QUOTED PASSAGE:
---

Dubai runway closure, stronger US dollar and Covid-19 see 2019/20 financial year profit fall 28%

Emirates Group announced its 32nd consecutive year of profit, against a drop in revenue mainly attributed to reduced operations during the planned Dubai International runway (DXB) closure in Q1, and the impact of flight and travel restrictions due to the COVID-19 pandemic in Q4.

The Middle East group posted a profit of AED1.7bn ($456m) for the financial year ended March 2020, down 28% from last year. The Group’s revenue reached AED104.0bn ($28.3bn), a decline of 5% over last year’s results.

The group has not declared a dividend for this financial year.

Ahmed bin Saeed Al Maktoum, chairman and chief executive, Emirates Airline and Group, said: “Even without a pandemic, our industry has always been vulnerable to a multitude of external factors.

“In 2019-20, the further strengthening of the US dollar against major currencies eroded our profits to the tune of AED1.0bn, global airfreight demand remained soft for most of the year, and competition intensified in our key markets.”

Emirates’ total passenger and cargo capacity declined by 8% to 58.6bn ATKMs at the end of 2019-20, due to the DXB runway closure and a complete suspension of passenger services due to Covid=19.

Emirates SkyCargo continued to deliver “a solid performance in a highly competitive market,” contributing to 13% of the airline’s total transport revenue.

Said an airline spokesperson: “With the lingering weakness in airfreight demand over most of the year, Emirates’ cargo division reported a revenue of AED11.2bn ($3.1bn), a decrease of 14% over last year.

“Freight yield per Freight Tonne Kilometre (FTKM), after two consecutive years of growth, declined by 2%, largely impacted by the reduction in fuel price, and a strong US dollar.”

Tonnage carried decreased by 10% to reach 2.4m tonnes, due to the capacity reduction with the retirement of one B777 freighter and reduced available bellyhold capacity in the first and last quarters of the year.

At the end of 2019-20, Emirates’ SkyCargo’s total freighter fleet stood at 11 B777Fs.

---

SOURCE MATERIAL:
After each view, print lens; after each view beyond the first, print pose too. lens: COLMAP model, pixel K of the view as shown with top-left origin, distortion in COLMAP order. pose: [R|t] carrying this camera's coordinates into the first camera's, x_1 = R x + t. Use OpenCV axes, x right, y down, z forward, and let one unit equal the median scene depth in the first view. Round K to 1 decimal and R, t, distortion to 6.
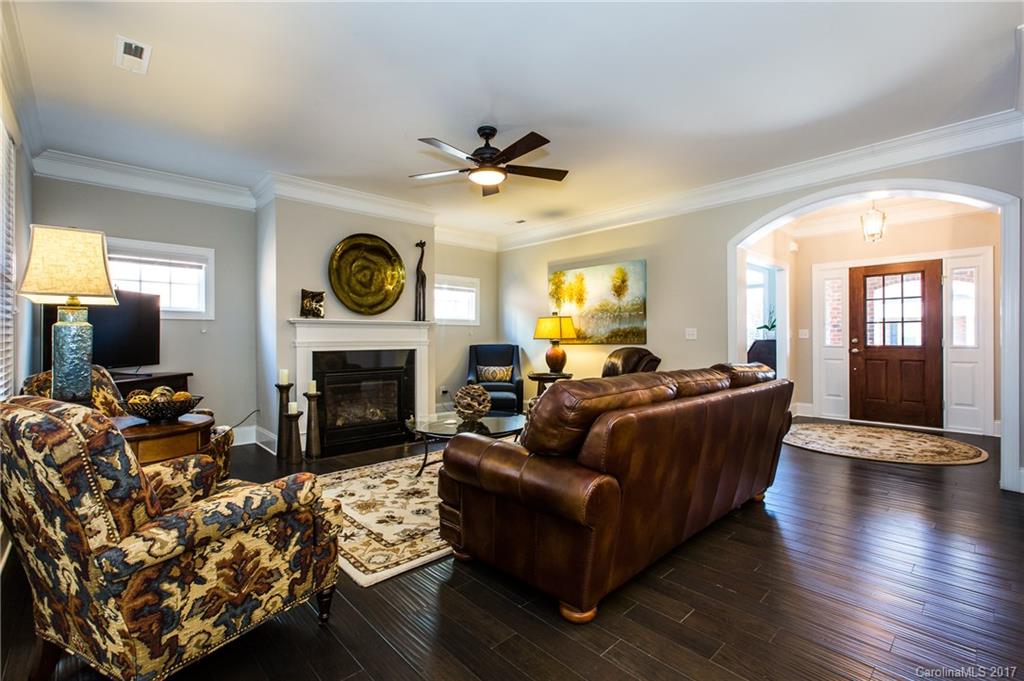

---

Copy the Emirates earnings article above word for word, everything from "Said an airline" down to "of the year.".

ANSWER AREA:
Said an airline spokesperson: “With the lingering weakness in airfreight demand over most of the year, Emirates’ cargo division reported a revenue of AED11.2bn ($3.1bn), a decrease of 14% over last year.

“Freight yield per Freight Tonne Kilometre (FTKM), after two consecutive years of growth, declined by 2%, largely impacted by the reduction in fuel price, and a strong US dollar.”

Tonnage carried decreased by 10% to reach 2.4m tonnes, due to the capacity reduction with the retirement of one B777 freighter and reduced available bellyhold capacity in the first and last quarters of the year.